When they first heard about air pollution in relation to Ella’s case, the Choked Up girls analysed the racial injustices behind the issue by examining their own family histories. “In Mozambique, where my family heritage is, there are storms and cyclones. The consequences are much more immediate, and on a much bigger scale,” said Nyeleti. “That’s how I realised it is an important issue; that black and brown people are at the frontline of climate change.”

Coming together through the Advocacy Academy, the Choked Up girls aim both to shock people, and to engage in politics. They want to communicate that air pollution is affecting their communities, while also addressing where it comes from. To do so, they’ve set up road signs highlighting these inequalities, made using new data revealed by the Environmental Defense Fund (EDF). The girls hope that people will remember those numbers the next time they vote for a representative. To make the message accessible to everybody, they’ve also printed road signs in Bengali and put them up in Whitechapel.

Data showing exposure to air pollution at school according to the proportion of BAME population. Pic: Environmental Defense Fund.
Data showing exposure to air pollution at school according to the level of deprivation. Pic: Environmental Defense Fund.

EDF’s findings highlight the inequality in exposure to air pollution: children attending primary schools in the most deprived areas are more vulnerable to breathing polluted air than the ones in the least deprived parts of London. BAME students are also more exposed to air pollution than white students, and most deprived Londoners are at least six times more likely to live in areas with high pollution than the least deprived.

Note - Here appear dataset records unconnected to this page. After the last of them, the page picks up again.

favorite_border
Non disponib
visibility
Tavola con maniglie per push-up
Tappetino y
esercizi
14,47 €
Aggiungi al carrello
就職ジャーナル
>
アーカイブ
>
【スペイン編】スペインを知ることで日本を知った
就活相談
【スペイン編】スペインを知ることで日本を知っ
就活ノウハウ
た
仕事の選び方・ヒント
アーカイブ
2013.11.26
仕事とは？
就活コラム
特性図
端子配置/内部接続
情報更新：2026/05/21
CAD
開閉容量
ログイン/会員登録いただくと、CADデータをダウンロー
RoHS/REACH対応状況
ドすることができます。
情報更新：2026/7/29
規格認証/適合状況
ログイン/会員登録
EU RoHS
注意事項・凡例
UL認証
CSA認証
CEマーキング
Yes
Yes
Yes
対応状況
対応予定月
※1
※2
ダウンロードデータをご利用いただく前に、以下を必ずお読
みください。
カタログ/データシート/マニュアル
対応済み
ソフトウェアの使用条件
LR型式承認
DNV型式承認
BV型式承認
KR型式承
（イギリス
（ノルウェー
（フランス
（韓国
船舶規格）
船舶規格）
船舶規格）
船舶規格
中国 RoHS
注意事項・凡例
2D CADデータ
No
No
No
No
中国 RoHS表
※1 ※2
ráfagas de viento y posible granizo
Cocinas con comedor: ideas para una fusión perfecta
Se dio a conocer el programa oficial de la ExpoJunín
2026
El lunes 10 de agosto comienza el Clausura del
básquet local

In response to this data, Medact, a UK charity for global health, wrote an open letter “to all London Mayoral candidates.” The letter – which was signed by more than 100 health professionals – asks for an “urgent action plan” to rethink and repurpose London’s red routes, a network of major roads carrying up more than a quarter of the city’s traffic. Along these routes, levels of NO2 often exceed the legal limit, creating inequalities in terms of air pollution for the people who live, work or study around those areas. The patients and visitors of Royal London Hospital on Whitechapel Road are exposed to levels of NO2 that are 82 per cent higher than the average hospital in London, according to Medact. 

The red routes present another important issue for Choked Up. “Our message is about how the government and council authorities can take action to move or reduce red routes,” said Nyeleti. “There needs to be environmental action that takes all communities into account, especially the ones that are primarily affected.”

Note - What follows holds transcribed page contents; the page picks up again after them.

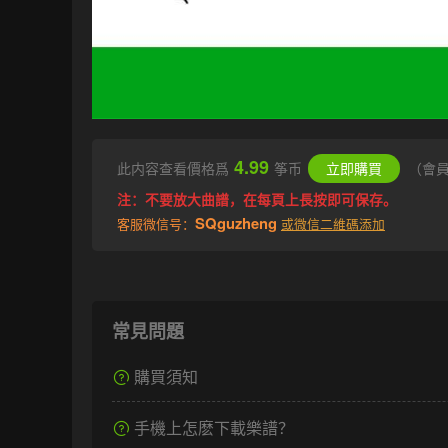
4.99
此内容查看價格爲
筝币
立即購買
（會
注：不要放大曲譜，在每頁上長按即可保存。
SQguzheng
客服微信号：
或微信二維碼添加
常見問題
購買須知
手機上怎麽下載樂譜？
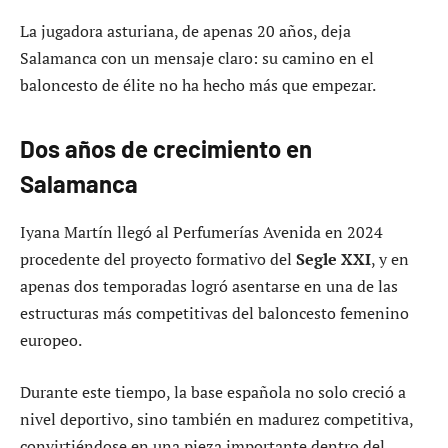
La jugadora asturiana, de apenas 20 años, deja
Salamanca con un mensaje claro: su camino en el
baloncesto de élite no ha hecho más que empezar.
Dos años de crecimiento en
Salamanca
Iyana Martín llegó al Perfumerías Avenida en 2024
procedente del proyecto formativo del
Segle XXI
, y en
apenas dos temporadas logró asentarse en una de las
estructuras más competitivas del baloncesto femenino
europeo.
Durante este tiempo, la base española no solo creció a
nivel deportivo, sino también en madurez competitiva,
convirtiéndose en una pieza importante dentro del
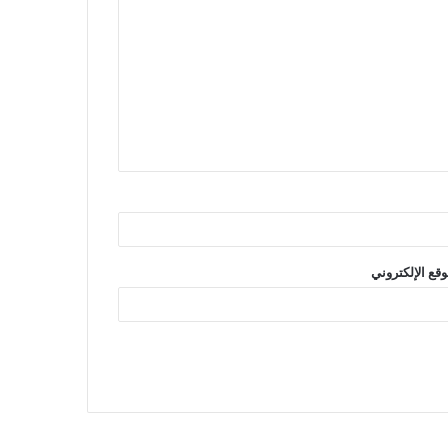
وقع الإلكتروني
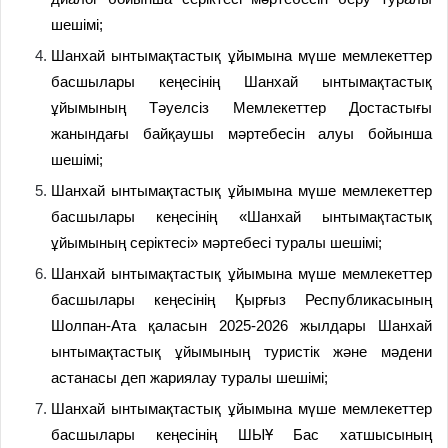
шешімі;
Шанхай ынтымақтастық ұйымына мүше мемлекеттер
басшылары кеңесінің Шанхай ынтымақтастық
ұйымының Тәуелсіз Мемлекеттер Достастығы
жанындағы байқаушы мәртебесін алуы бойынша
шешімі;
Шанхай ынтымақтастық ұйымына мүше мемлекеттер
басшылары кеңесінің «Шанхай ынтымақтастық
ұйымының серіктесі» мәртебесі туралы шешімі;
Шанхай ынтымақтастық ұйымына мүше мемлекеттер
басшылары кеңесінің Қырғыз Республикасының
Шолпан-Ата қаласын 2025-2026 жылдары Шанхай
ынтымақтастық ұйымының туристік және мәдени
астанасы деп жариялау туралы шешімі;
Шанхай ынтымақтастық ұйымына мүше мемлекеттер
басшылары кеңесінің ШЫҰ Бас хатшысының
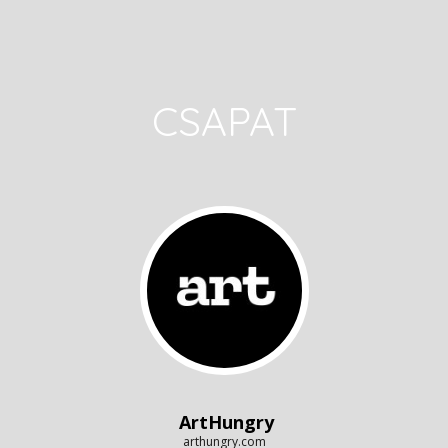
CSAPAT
ArtHungry
arthungry.com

Nyeleti said that severe asthma is an omnipresent issue in their community. “It’s part of our everyday life, and we deal with it,” she said. But until recently, people wouldn’t connect lung damage to the air they breathe. All that changed with the outcome of Ella’s case. “When Ella died we didn’t really know what the exact reasons were, until the final inquest last year,” said Nyeleti. After seven years, Ella’s family finally got air pollution on her death certificate. “That was a thing that really drove us and pushed us to take action,” she said. “We would have been the same age.”

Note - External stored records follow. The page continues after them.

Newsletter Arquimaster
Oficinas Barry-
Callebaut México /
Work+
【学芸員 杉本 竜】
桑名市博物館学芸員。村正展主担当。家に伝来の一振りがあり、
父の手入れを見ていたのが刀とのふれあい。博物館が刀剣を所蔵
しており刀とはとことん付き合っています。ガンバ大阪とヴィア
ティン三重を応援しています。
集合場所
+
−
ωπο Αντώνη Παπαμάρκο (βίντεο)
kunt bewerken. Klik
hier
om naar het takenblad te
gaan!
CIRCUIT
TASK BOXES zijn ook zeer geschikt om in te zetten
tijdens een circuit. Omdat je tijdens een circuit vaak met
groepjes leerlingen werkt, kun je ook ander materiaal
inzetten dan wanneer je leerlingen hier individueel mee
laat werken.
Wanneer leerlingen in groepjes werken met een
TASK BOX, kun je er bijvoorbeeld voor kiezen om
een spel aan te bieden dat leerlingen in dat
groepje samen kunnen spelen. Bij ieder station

Rosamund Adoo Kissi-Debrah, Ella’s mother, created the Ella Roberta Family Foundation to raise awareness about unequal exposure to air pollution. “I don’t want other families to have to go through that,” she said. She is now trying to develop a law to tackle the issue, called Ella’s law, in honour of her daughter. “The inquest made clear that clean air is a foundation of our right to life, because we can’t live without breathing,” she said. “Ella’s Law will help hold the government to account in their responsibility to protect our right to breathe clean air.”